Verlies op economische eigendom aandelenpakket was aftrekbaar

14 mei 2007 | Hoge Raad | jurisprudentie | LJN: AV0709, 04/00721

In verband met een voorgenomen beursgang verkocht een BV haar aandelenbelang in de vennootschap die naar de beurs zou gaan. De BV kreeg een recht op levering van een ander pakket aandelen, dat pas op een later moment werd geleverd. De BV stelde economisch eigenaar te zijn van het nog te leveren aandelenpakket en claimde een verlies in haar aangifte vennootschapsbelasting omdat de aandelen minder waard waren geworden. De inspecteur weigerde het verlies in aftrek te brengen. Hij was van mening dat de BV een geldvordering op de koper had. De waardevermindering daarvan kon fiscaal niet in aanmerking worden genomen omdat het een zogenoemde deelnemerschapslening betrof. Vanwege de gelijkenis met een kapitaalverstrekking is afwaardering ten laste van de winst niet mogelijk.

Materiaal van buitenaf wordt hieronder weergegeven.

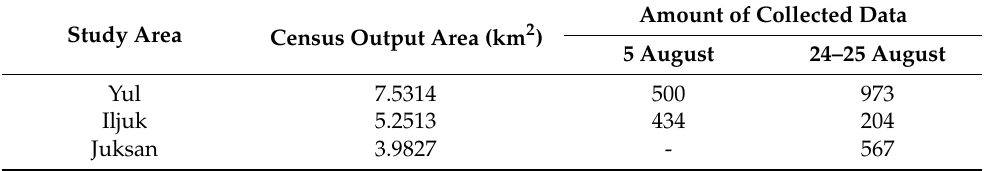
Table 2. Experiment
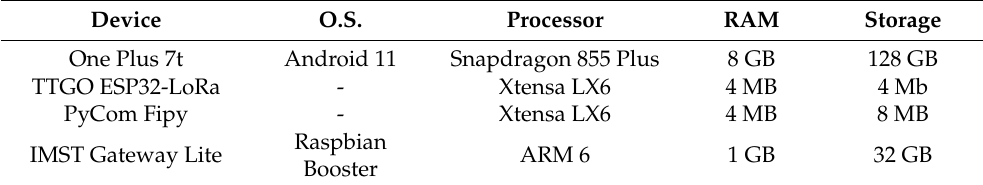
Table 2. Main characteristics of hardware resources.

Hof Amsterdam was van oordeel dat de bij de beursgang betrokken partijen aan de verkopende aandeelhouders als tegenprestatie voor de door hen te leveren aandelen een bepaald aantal aandelen wilden uitkeren, eventueel onder een bijbetaling in geld. Volgens het Hof was de BV met ingang van maart 1998 economisch eigenares van het aandelenpakket dat in januari 1999 juridisch werd geleverd. Het aandelenpakket vormde voor de BV geen deelneming, zodat het op de aandelen geleden verlies in aanmerking kon worden genomen. Het Hof kon op basis van de vastgestelde feiten niet vaststellen hoe groot het verlies was, maar wel dat het van een zodanige omvang was dat de aanslag tot nihil moest worden verminderd.